Some of the discoveries the UWM team displayed at the River Rail included a W. Hamm New London beer bottle, a musical jaw harp, a Catholic rosary and porcelain doll body parts.
“Basically the basin fill created an artifact inventory of over 30,000 items, and it’s almost a complete record of the material remains of 19th century life in rural Wisconsin,” Richards said.
What can be learned
Alex Anthony, UWM graduate student, said the reason the artifacts matter to people beyond the McHugh descendants is because the McHughs’ trash is representative of what everyone else in the neighborhood was using. The local dwellers all shared similar experiences including pioneer living, the Civil War and the financial troubles of the time.
The items found largely date from the 1870s and later. Jennifer Picard, another UWM student involved in the project, said this was when mass manufacturing and catalog-ordering began, meaning households were acquiring more disposable goods and retaining less than before.
By the 1870s, Mary McHugh’s second-generation immigrant children as well as their children were main contributors to the dump. These later generations grew up as Americans, Richards said, so their garbage represented rural Wisconsin culture.
“Now one of the interesting things here is to date we haven’t been able to connect the McHugh site’s inhabitants to anything that might say they were Irish,” Richards said. “So in other words, if we didn’t know that that was a homestead of an Irish family, we’d have no way of knowing that they were Irish, German, Polish, Scandinavian, whatever.”
This is different than the early Irish immigrants who lived in big cities and deep in the heart of discrimination, Richards said.
“There’s also some studies that suggest unlike the situation in urban areas like Chicago, Milwaukee and New York, where the Irish tended to form very strong enclaves and celebrate their Irish identity as a way to defend themselves from other ethnic groups, that that didn’t seem to be necessary in rural areas in many cases,” Ricahrds said. “Irish didn’t always form settlements and stick together the same way.
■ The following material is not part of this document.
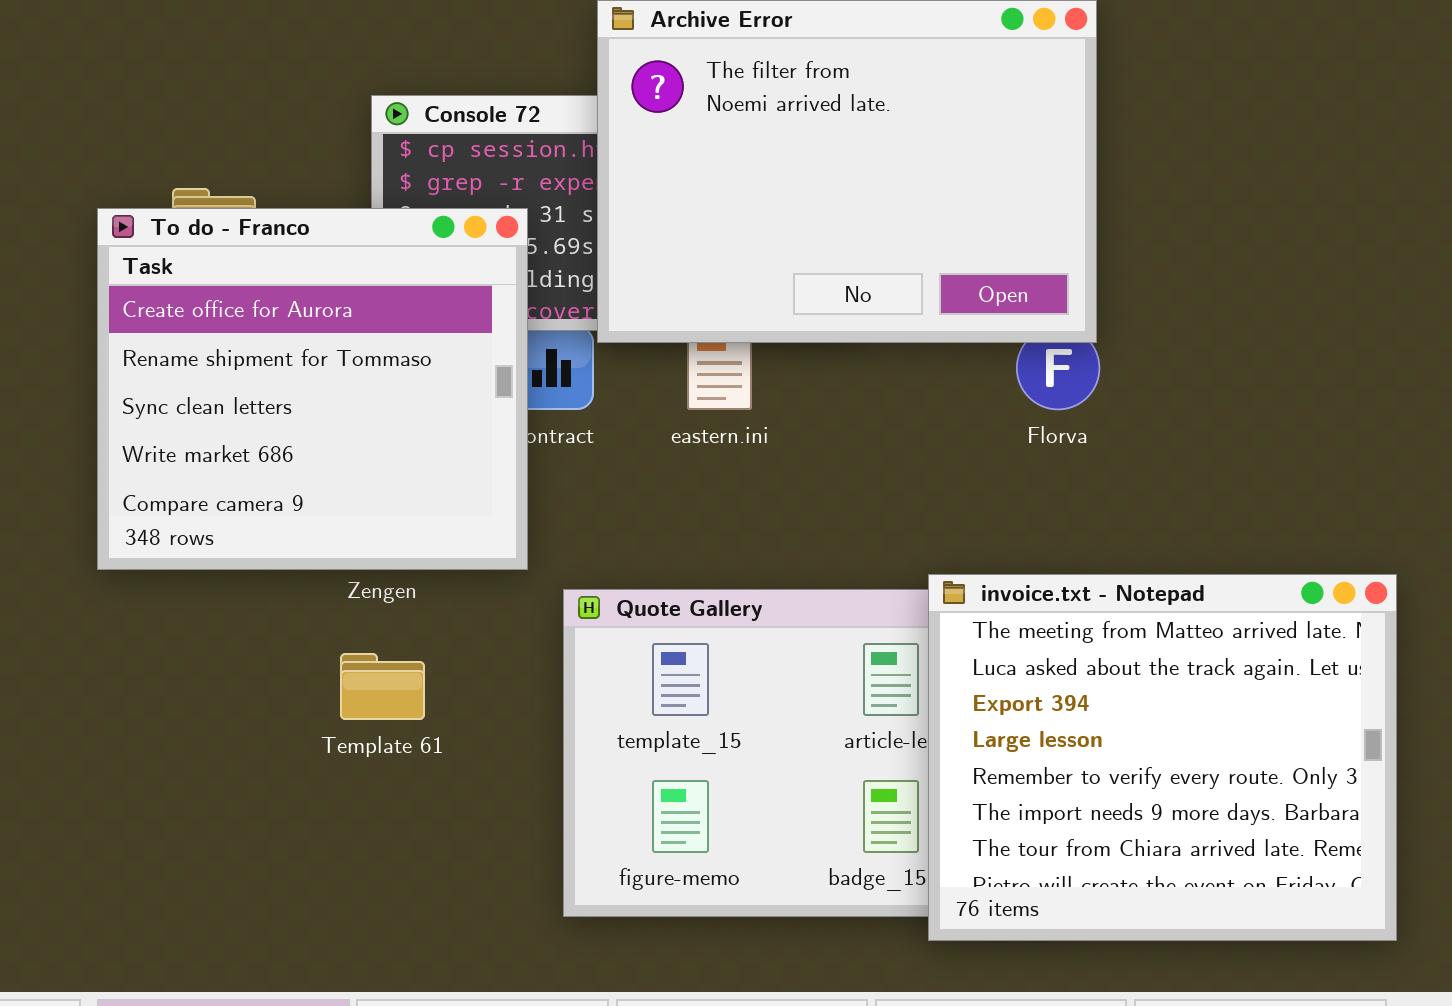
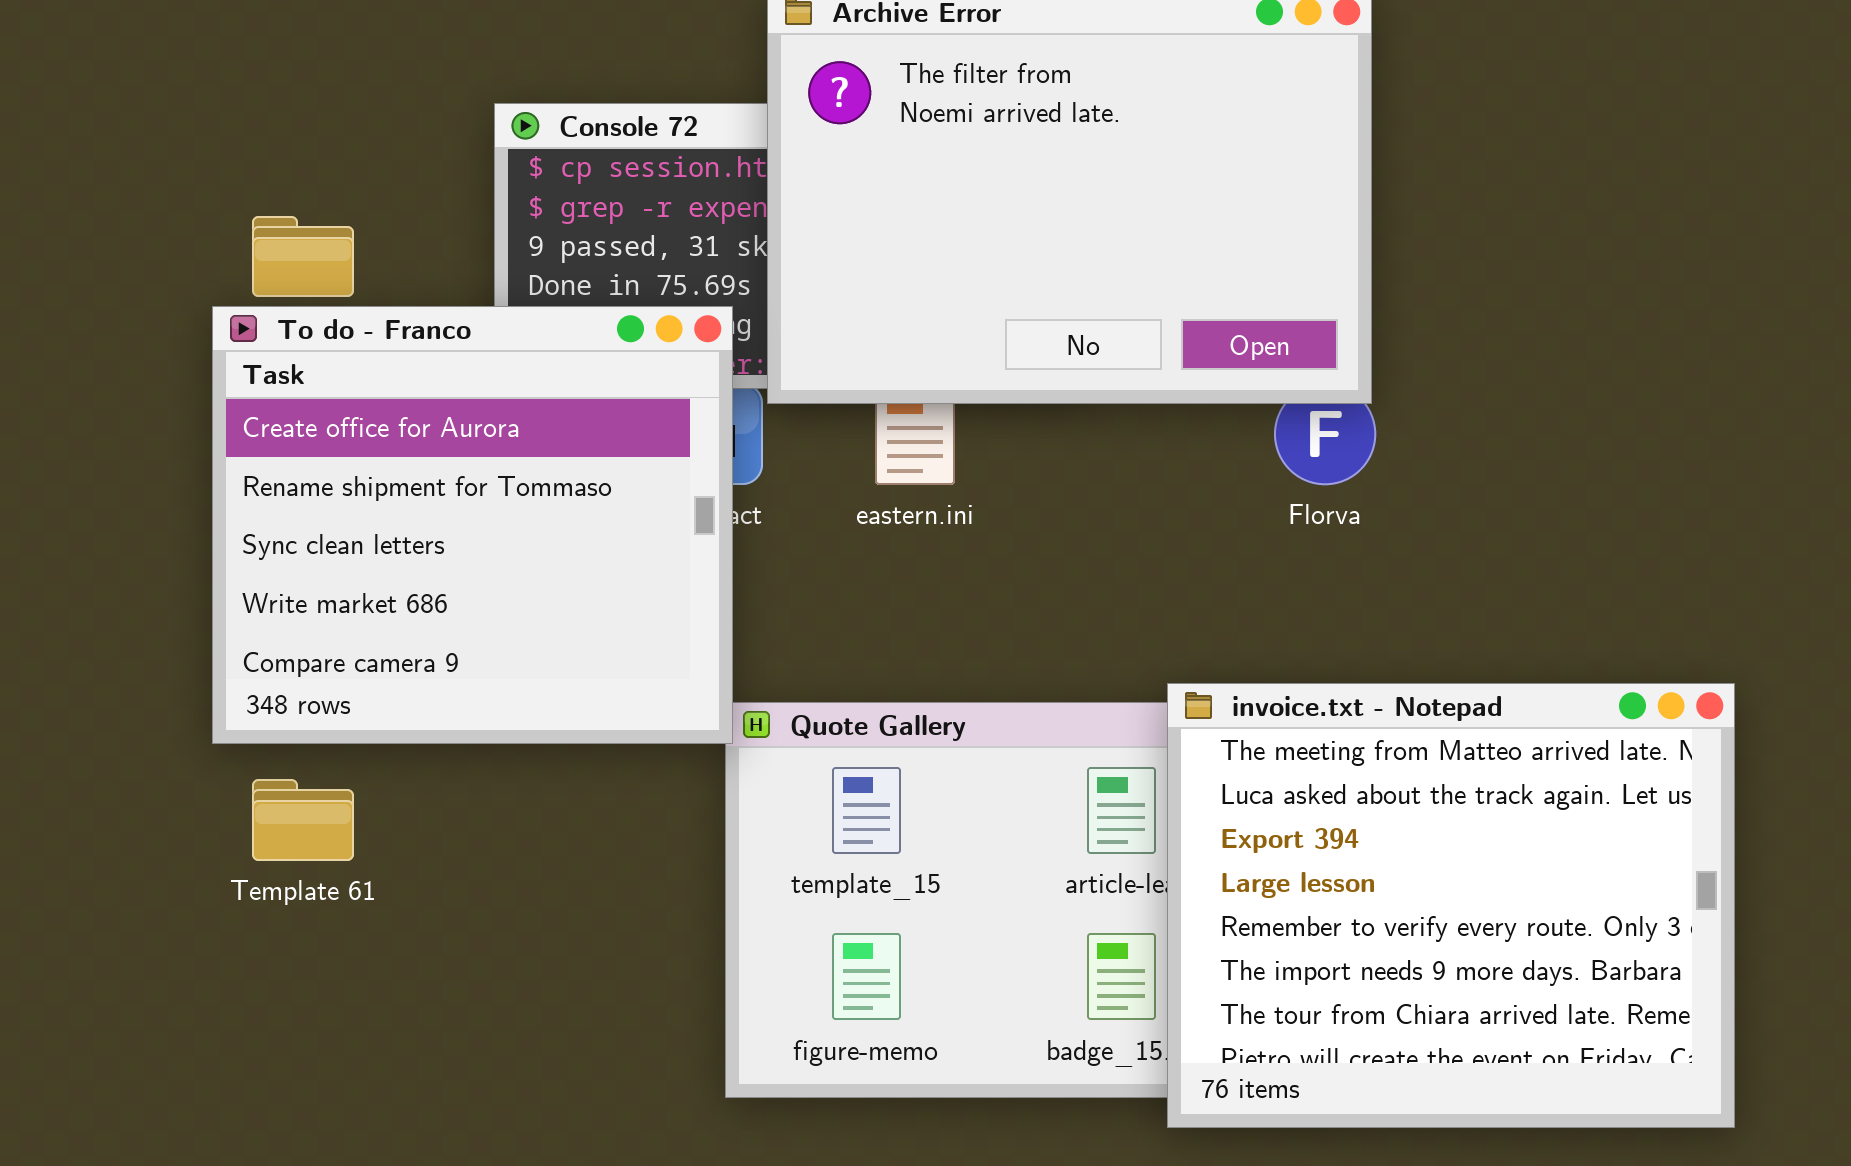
To do - Franco: [97,208,528,570] -> [212,306,733,744], moved
Template 61: [340,653,425,720] -> [252,779,354,861], moved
They didn’t really need to.”
Richards added that by the time the McHughs moved to Wisconsin, they were already in the U.S. for a quarter-century. This could have been enough time to get acclimated to American culture.
“The whole McHugh story is less an Irish epic than an American one,” Richards said. “And I don’t mean to say that the Irish-born McHughs didn’t consider themselves Irish. Certainly they probably did. I don’t think they would have completely shunned the traditional music and folktales and customs in their home. … But they don’t seem to have needed or cherished their Irish heritage here in the Caledonia township by the mid-19th century in any way we see in their archaeological record. It turns out that this is not unusual and this is more the case than an exception for 19th century era farmsteads.”
Oshkosh resident Michael Cooney, whose great-grandmother was Hannah McHugh, relation to Michael and Mary McHugh unknown, took interest in the speculation that the McHughs probably did not band together with other Irish.
Cooney later stood up and commented as a McHugh how proud he is of his Irish heritage.
“We may not have [had] the enclave but we certainly have the pride,” Cooney said.
Richards told the crowd he continues to share his findings. He presented in Dublin, Ireland over the summer, will talk this week at the Midwest Archaeological Conference in Indianapolis, and may write a book.
“The fact that you guys are all here today certainly testifies to the great success of James and Mary Sheldon’s and Michael and Mary McCoy’s journey from Ireland to Ohio and on to Wisconsin,” Richards said. “And I’ll just leave you with this parting thought: Ya’ll could have been Buckeyes. It was that close.”